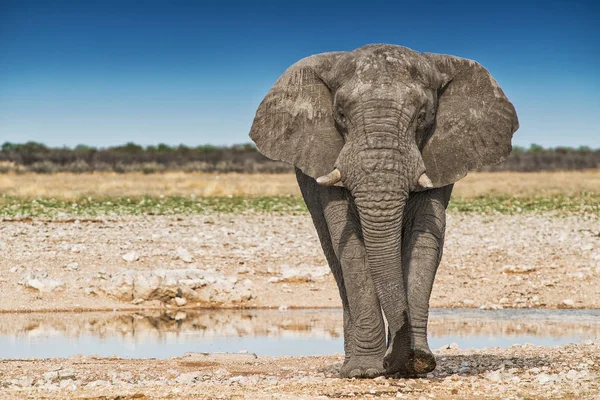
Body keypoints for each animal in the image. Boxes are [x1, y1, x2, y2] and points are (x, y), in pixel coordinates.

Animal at [246, 43, 516, 378]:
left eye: (423, 116)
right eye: (340, 114)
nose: (395, 361)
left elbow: (425, 240)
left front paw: (417, 362)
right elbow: (350, 247)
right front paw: (365, 371)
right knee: (334, 258)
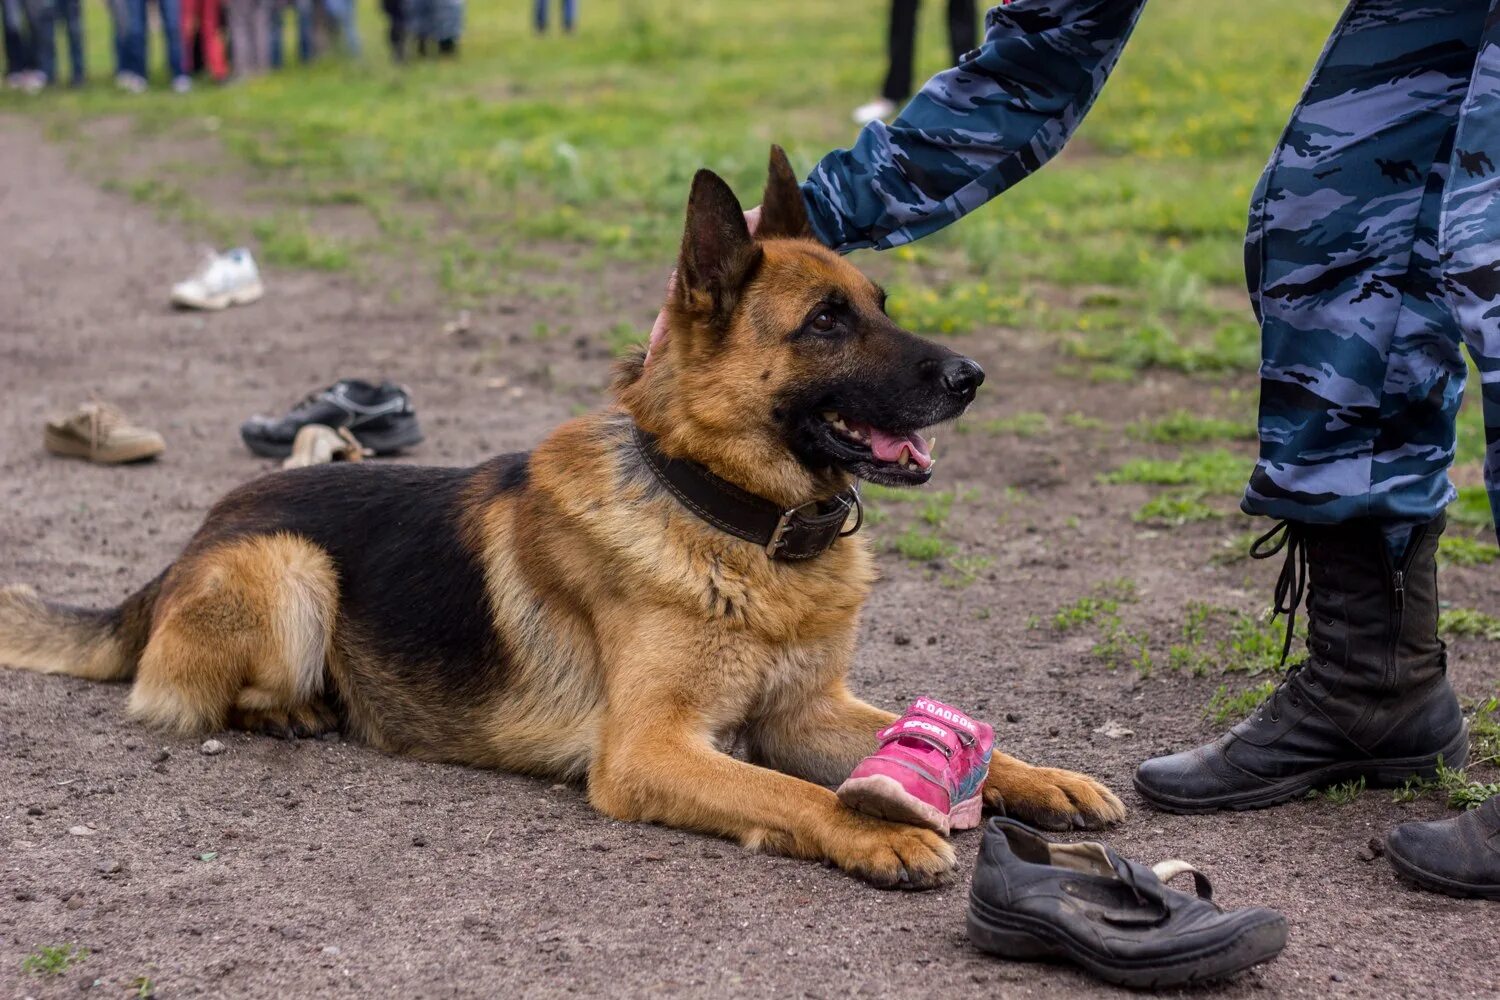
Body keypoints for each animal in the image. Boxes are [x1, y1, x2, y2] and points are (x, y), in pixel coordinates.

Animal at [2, 146, 1128, 881]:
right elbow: (792, 795)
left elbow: (899, 735)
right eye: (825, 322)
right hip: (288, 565)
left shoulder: (804, 713)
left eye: (882, 303)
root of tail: (184, 545)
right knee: (192, 692)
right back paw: (295, 708)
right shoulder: (652, 752)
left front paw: (1040, 778)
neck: (733, 523)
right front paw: (875, 829)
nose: (972, 378)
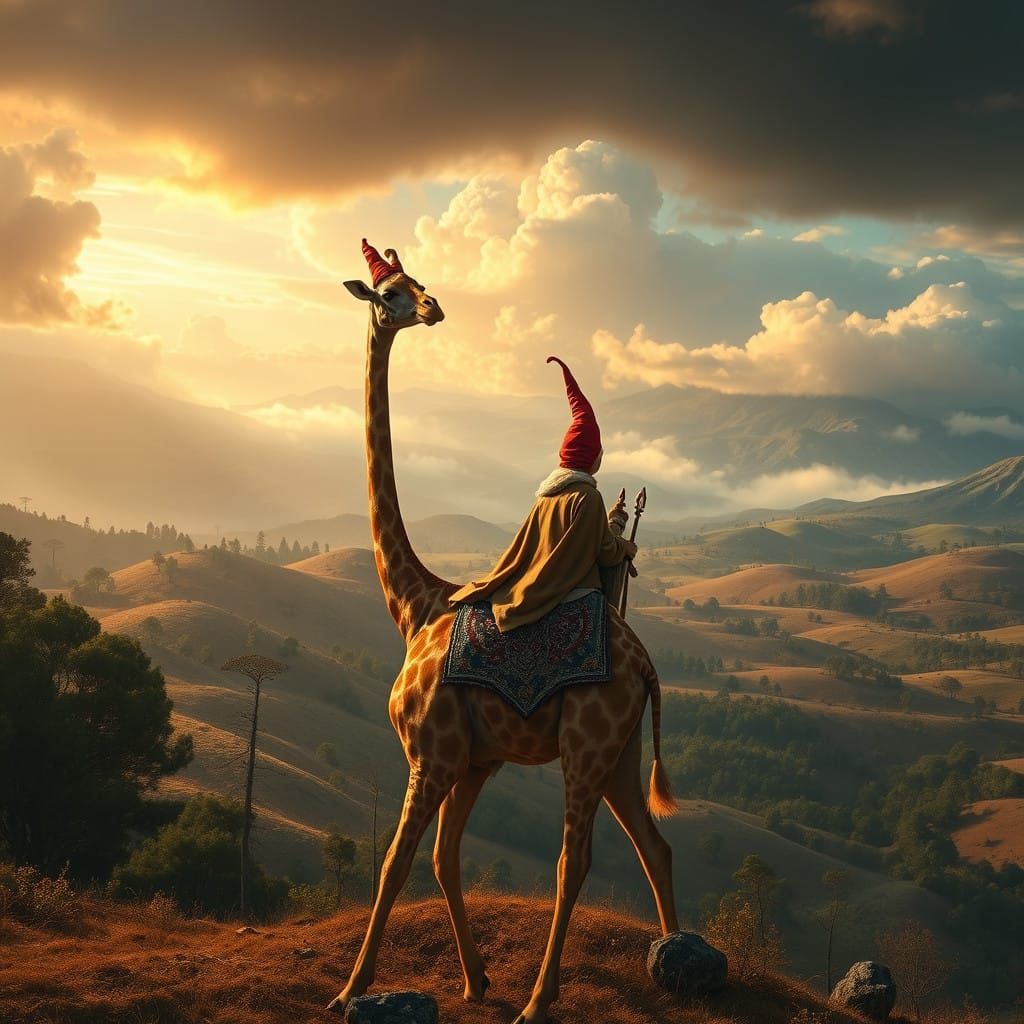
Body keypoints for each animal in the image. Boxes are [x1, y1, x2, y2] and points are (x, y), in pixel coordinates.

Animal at [329, 240, 680, 1024]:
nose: (433, 308)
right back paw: (679, 959)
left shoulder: (430, 753)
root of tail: (646, 667)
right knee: (656, 844)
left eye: (415, 285)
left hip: (585, 747)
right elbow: (441, 857)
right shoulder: (473, 759)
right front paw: (474, 980)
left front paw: (350, 988)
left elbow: (395, 862)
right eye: (393, 291)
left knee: (575, 861)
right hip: (619, 753)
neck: (414, 604)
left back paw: (540, 1001)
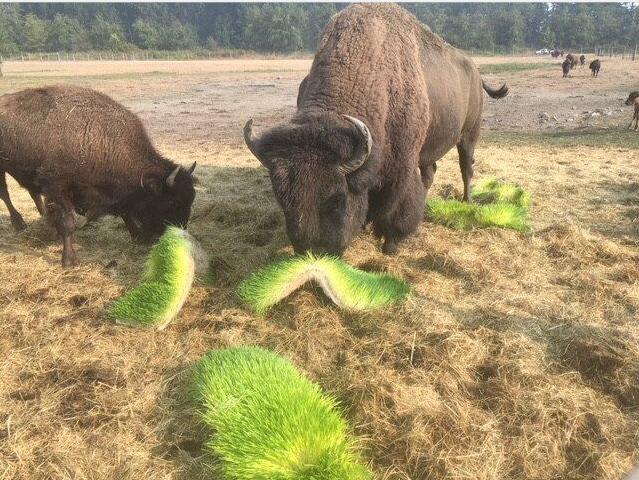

■ **How to complete this task**
Set down again, exactly, every line above from the one with "left eye: (423, 116)" down to the one with "neck: (414, 604)", both ends included. No pictures, and nothing else.

■ **Answer below**
left eye: (423, 116)
right eye: (340, 114)
nose: (395, 361)
left elbow: (425, 240)
left front paw: (417, 362)
right elbow: (350, 247)
right front paw: (365, 371)
right knee: (334, 258)
Body keypoints for each animal in the image. Boxes are [x1, y1, x2, y2] and points are (x, y), in pixel coordinates.

Animal at [2, 146, 1128, 881]:
right elbow: (792, 795)
left elbow: (899, 735)
right eye: (825, 322)
right hip: (288, 565)
left shoulder: (804, 713)
left eye: (882, 303)
root of tail: (184, 545)
right knee: (192, 692)
right back paw: (295, 708)
right shoulder: (652, 752)
left front paw: (1040, 778)
neck: (733, 523)
right front paw: (875, 829)
nose: (972, 378)
Body keypoints for each animal in the image. Boxes are [x1, y1, x2, y2] and points are (x, y), in pixel coordinates.

Animal at [329, 240, 680, 1024]:
nose: (433, 308)
right back paw: (679, 959)
left shoulder: (430, 753)
root of tail: (646, 667)
right knee: (656, 844)
left eye: (415, 285)
left hip: (585, 747)
right elbow: (441, 857)
right shoulder: (473, 759)
right front paw: (474, 980)
left front paw: (350, 988)
left elbow: (395, 862)
right eye: (393, 291)
left knee: (575, 861)
right hip: (619, 753)
neck: (414, 604)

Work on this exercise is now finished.